• _Provided text_
A spokesman for McConnell did not immediately return a request for comment. But the majority leader said during a Fox News interview that he has talked about the immigration issue with his counterpart, Senate Minority Leader Chuck Schumer of New York.
“No, we’ll not be doing DACA … this week,” McConnell said. “That’s a matter to be discussed next year. The president has given us until March to address that issue. We have plenty of time to do it.”
At the Tuesday meeting, Kelly and other administration officials went into detail about how much of the southern border is currently fenced and how much more the White House would want in exchange for a DACA deal, according to people who attended.
Senators also pressed the White House on other immigration demands, such as an overhaul of the nation’s asylum system or a change in policy toward unaccompanied minors who are apprehended at the southern border, and whether that needed to be included in the current DACA talks.

• _Given information_
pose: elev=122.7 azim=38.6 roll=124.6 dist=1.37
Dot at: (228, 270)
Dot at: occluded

• _What is being asked_
Please write out the passage about the DACA talks word for word, in full.

• _Completed task_
A spokesman for McConnell did not immediately return a request for comment. But the majority leader said during a Fox News interview that he has talked about the immigration issue with his counterpart, Senate Minority Leader Chuck Schumer of New York.
“No, we’ll not be doing DACA … this week,” McConnell said. “That’s a matter to be discussed next year. The president has given us until March to address that issue. We have plenty of time to do it.”
At the Tuesday meeting, Kelly and other administration officials went into detail about how much of the southern border is currently fenced and how much more the White House would want in exchange for a DACA deal, according to people who attended.
Senators also pressed the White House on other immigration demands, such as an overhaul of the nation’s asylum system or a change in policy toward unaccompanied minors who are apprehended at the southern border, and whether that needed to be included in the current DACA talks.